With Red Ink Hemorrhaging Unabated, Adelanto On Brink Of Axing City Manager

(February 12) The Adelanto City Council is sharpening a long knife for city manager Jim Hart, with at least one member of the council pushing his colleagues to prepare to sack him if he does not leave his post willingly, the Sentinel has learned.
At Mayor Rich Kerr’s request, Hart on February 11 delivered Adelanto’s annual state of the city address to the chamber of commerce, but was not in attendance at that evening’s city council meeting, at which a closed door discussion of Hart’s performance was scheduled. Word was given that Hart was taking a two-week leave to use up accrued leave time.
No official action was taken by the council during the closed session evaluation, and there were conflicting reports about whether Hart would return at the end of his current two week hiatus.
Adelanto has been teetering on the brink of bankruptcy for some time and Hart and his staff have been unable to right the listing financial ship.
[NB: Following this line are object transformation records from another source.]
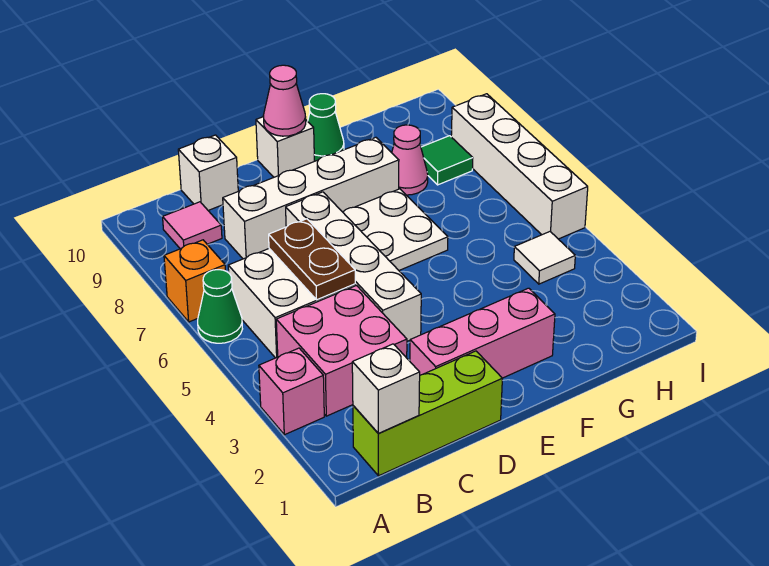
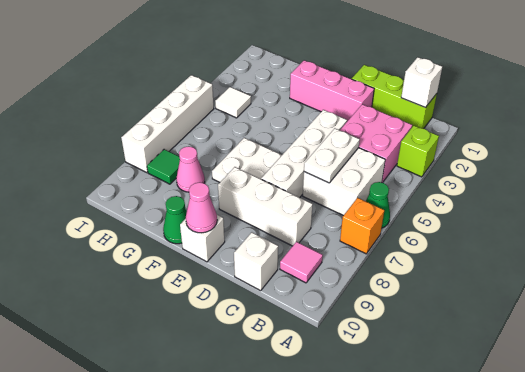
pink 1x1 brick [259,348,324,435] -> lime 1x1 brick [397,126,439,177]
brown 1x2 plate [269,219,355,300] -> white 1x2 plate [304,128,360,183]
white 1x4 brick [223,137,399,259] -> white 1x3 brick [218,167,313,246]

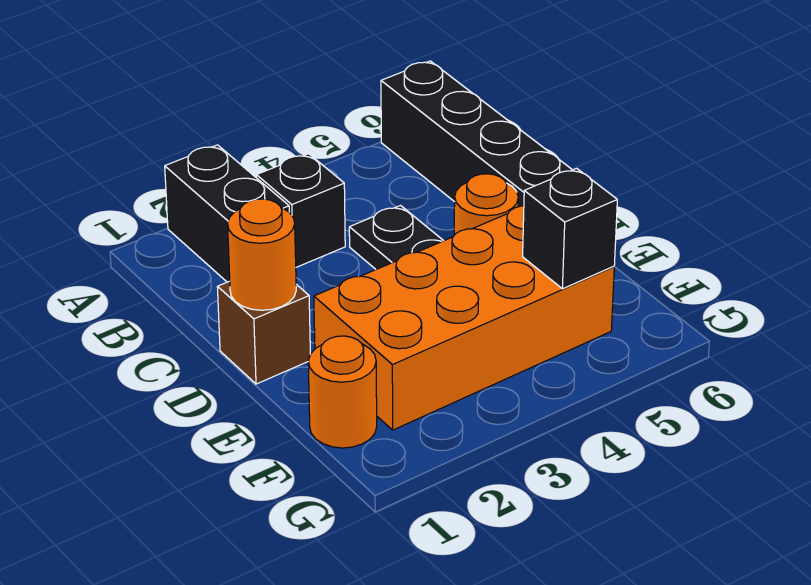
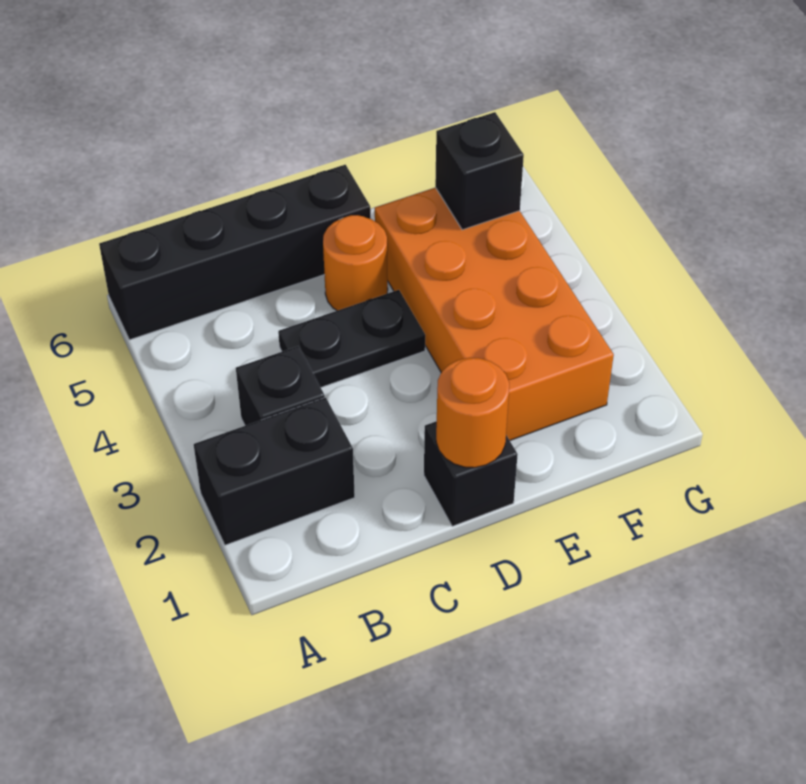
brown 1x1 brick [217,281,310,384] -> black 1x1 brick [424,421,518,526]
orange 1x1 round brick [308,336,377,448] -> none

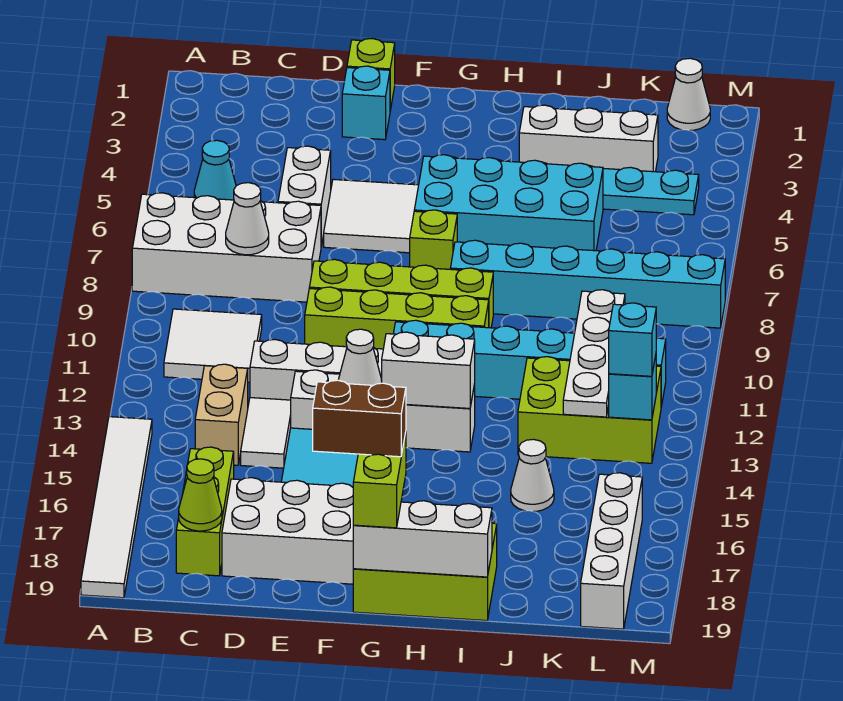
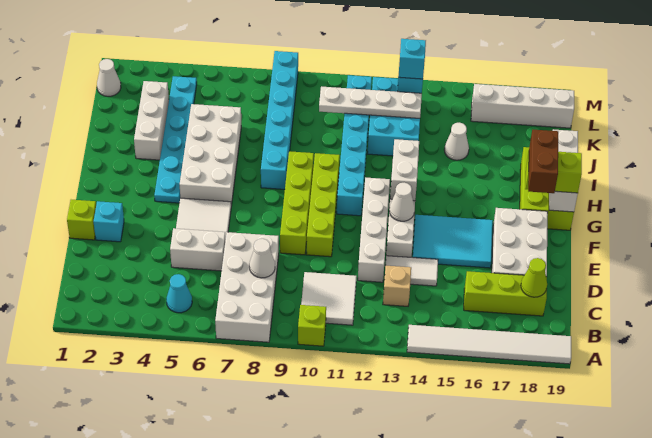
tan 1x2 brick [195,364,248,465] -> tan 1x1 brick [383,266,411,306]
cyan 2x4 brick [414,155,603,251] -> white 2x4 brick [180,104,241,206]
lime 1x1 brick [410,210,457,269] -> lime 1x1 brick moved to [298,305,326,346]
lime 2x3 brick [518,357,661,463] -> cyan 2x3 brick [367,77,420,156]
In 2013, the city council, as it was then composed, at Hart’s urging declared the 31,765 population city was in a state of fiscal emergency. The city’s residents, however, refused to consent to impose on themselves a tax that city officials insisted was needed to stave off bankruptcy and Hart’s only other alternatives have been to seek out development projects that offer the prospect of fee or tax generation. In particular, he advocated the city approving the development of two privately-run prisons within its city limits. Adelanto is already host to four detention facilities. One of the two more recent proposals has been approved and the other was withdrawn. The council and Hart have been attacked for a lack of imagination in wrestling with the fiscal dilemma and for advocating bringing in more detention facilities, which some say will further erode the city’s reputation and lessen its ability to attract other types of development.
On November 4, incumbent councilmen Charles Valvo and Steve Baisden, along with mayor Cari Thomas, were unsuccessful in their reelection bids. Thus, a majority of the five-member council was freshly installed, although councilman Charley Glasper was formerly on the council. Glasper and John Woodard were sworn in to replace Valvo and Baisden, while Rich Kerr replaced Thomas.
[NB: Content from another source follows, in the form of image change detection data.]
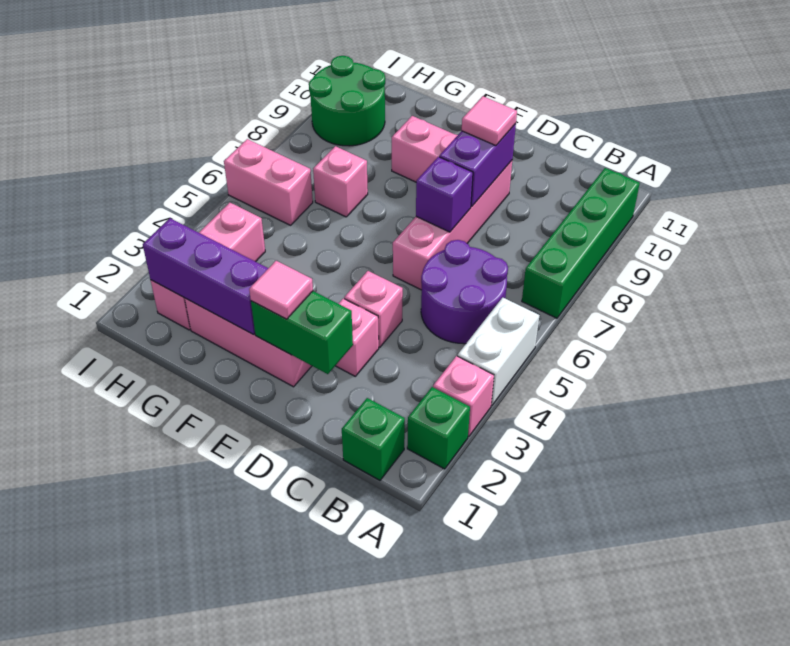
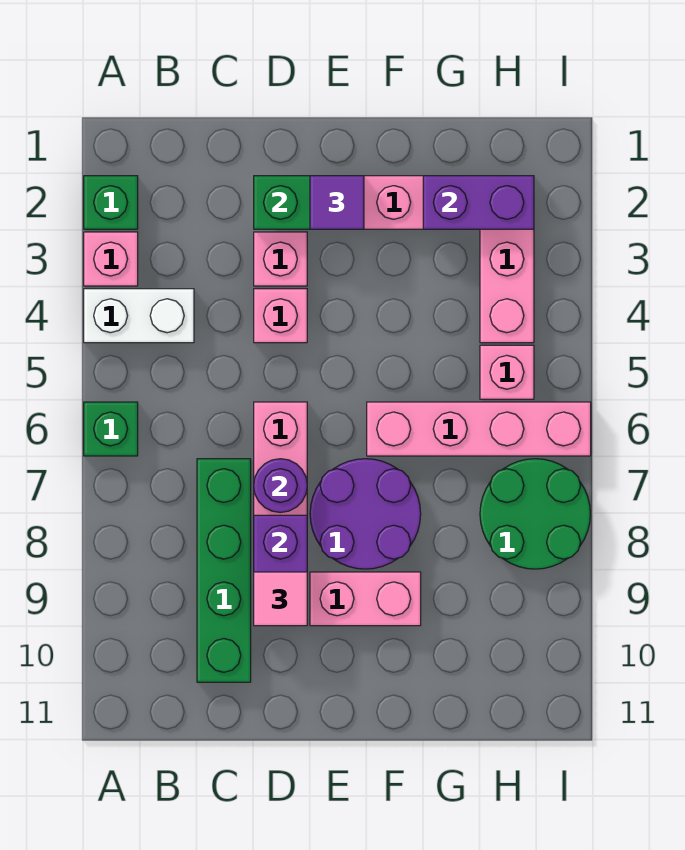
white 1x2 brick [458,298,539,405] -> white 1x2 brick turned to [84,289,194,343]
green 1x4 brick [522,168,640,318] -> green 1x4 brick moved to [197,459,251,682]
green 1x1 brick [342,398,405,480] -> green 1x1 brick moved to [84,402,138,456]
purple 2x2 round brick [421,240,508,344] -> purple 2x2 round brick moved to [310,459,421,569]
purple 1x1 brick [416,157,473,232] -> purple 1x1 round brick [254,459,307,513]
pink 1x1 tile [249,261,313,319] -> purple 1x1 tile [310,176,364,229]
purple 1x3 brick [143,218,268,334] -> purple 1x2 brick [423,176,534,229]
pink 1x1 brick [313,146,368,217] -> pink 1x1 brick moved to [480,345,534,399]
pink 1x2 brick [224,139,313,225] -> pink 1x4 brick [367,402,591,456]
green 2x2 round brick [309,56,385,146] -> green 2x2 round brick moved to [480,459,590,569]

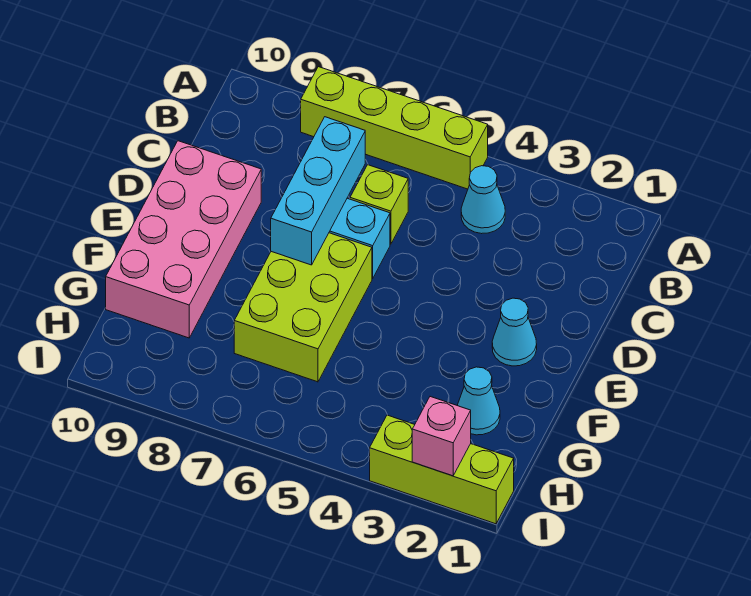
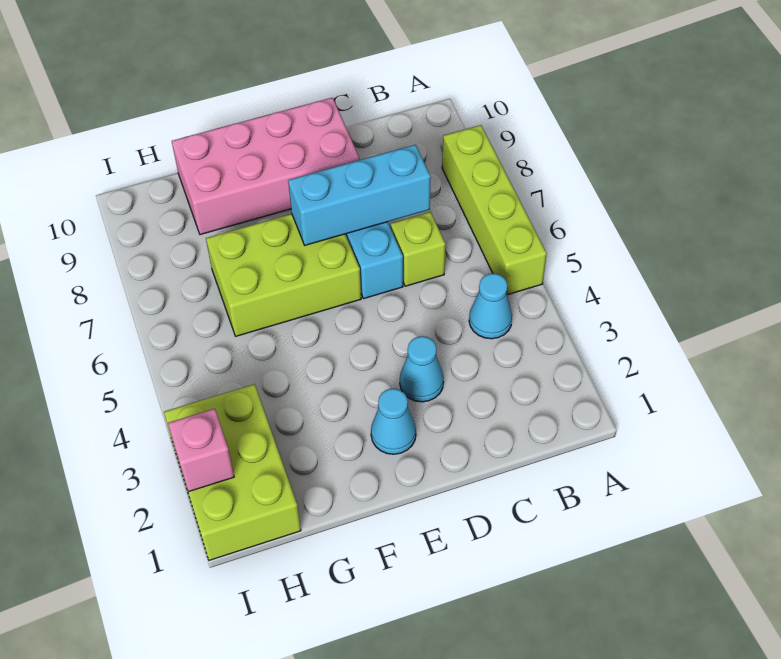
cyan 1x1 cone [457,367,500,435] -> cyan 1x1 cone moved to [400,336,444,402]
lime 1x3 brick [370,415,514,524] -> lime 2x3 brick [164,384,301,560]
Whatever honeymoon with Hart that ensued after the newly-composed council was installed has now faded and Hart’s head is now on the chopping block.
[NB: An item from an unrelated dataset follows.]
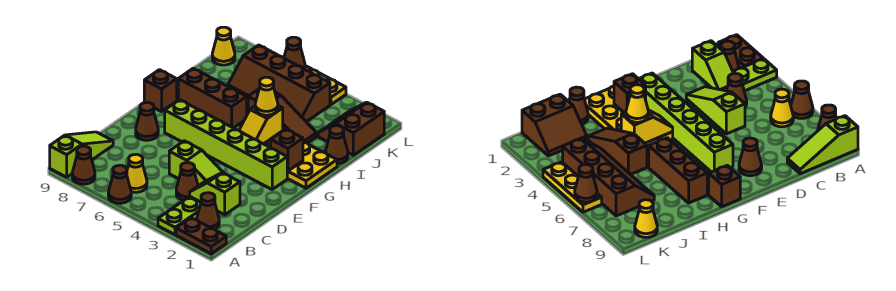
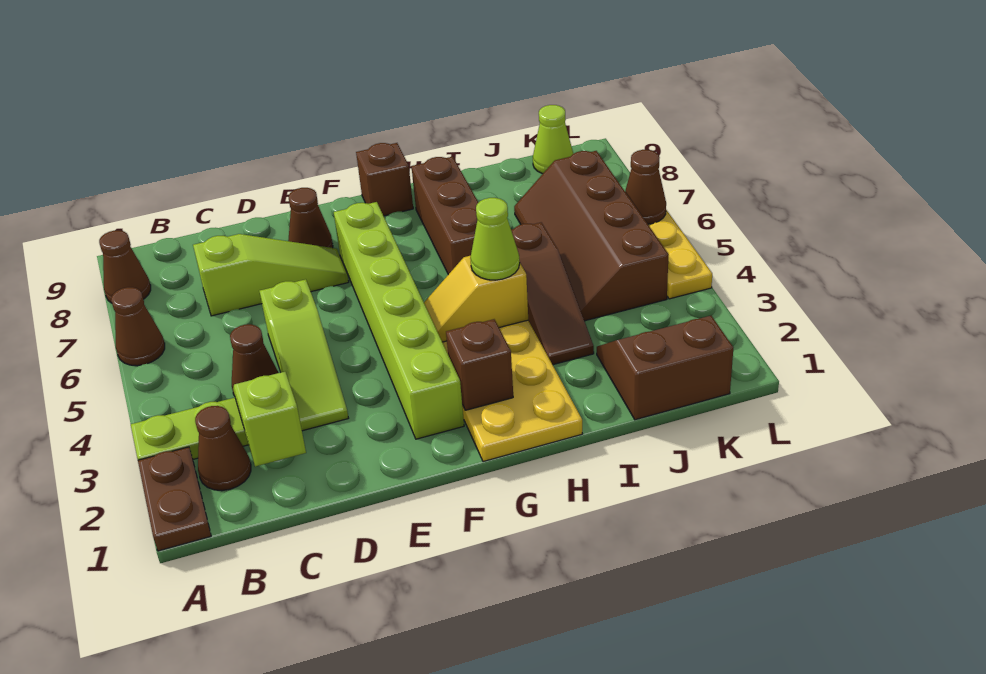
lime 1x3 slope [50,132,113,177] -> lime 1x3 slope moved to [193,234,349,316]
yellow 1x1 cone [127,154,147,192] -> none
yellow 1x1 cone [255,77,278,115] -> lime 1x1 cone [470,198,520,280]
brown 1x1 cone [325,126,348,164] -> none
yellow 1x1 cone [212,27,235,65] -> lime 1x1 cone [533,105,573,174]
The strongest advocate for Hart’s removal, the Sentinel has learned, is councilman Jermaine Wright. Wright was on the losing side of several votes taken over the last two years by the Thomas-led council that included Valvo, Baisden and councilman Ed Camargo.
Glasper is only slightly less critical of Hart than Wright. Among the remainder of the current council, Hart’s strongest supporter is Camargo. But Camargo’s political stock is in eclipse, as he is fighting off charges of being involved in a conflict of interest that grew out of his November vote in support of the prison project that was subsequently withdrawn. Camargo’s girlfriend is employed by the company seeking to develop that prison.
Kerr does not appear to be strong-willed with regard to Hart, one way or the other. In the first two months of his tenure as mayor, he has been highly dependent upon Hart for orientation, and this may have left him indisposed to firing him outright.
Hart, who has been Adelanto city manager since 2004 and was city manager in Twentynine Palms and Rancho Margarita and administrative services director in Rancho Cucamonga before that, is seriously weakened by the consideration that he is the highest paid city manager in the High Desert.
According to former State Controller John Chiang’s latest report, Hart is receiving an annual salary and add-ons of $280,000, together with a retirement and health care package valued at $50,105, giving him a total annual compensation package of $330,105. His add-ons include accrual payouts, an advance on deferred compensation, a city vehicle, cell phone and computer allowances. Without those add-ons his salary is $216,000.
Glasper lamented that $330,000 annually was out of line for a city of Adelanto’s size that is going broke. He said Hart had failed to move the city ahead during the time he, Glasper, was not on the council, and that he was disappointed to find, when he returned, that the city is in a deeper financial rut than when he left. He said Hart’s performance had been mediocre, at best. While Glasper suggested he was prepared to keep Hart in place if he were to accept a salary cut, Wright wants Hart out, period.
Last week, aware that the newly-composed city council is dissatisfied with the city’s ongoing $2.6 million deficit, finance director Onyx Jones, who had been a key member of Hart’s administrative team, resigned.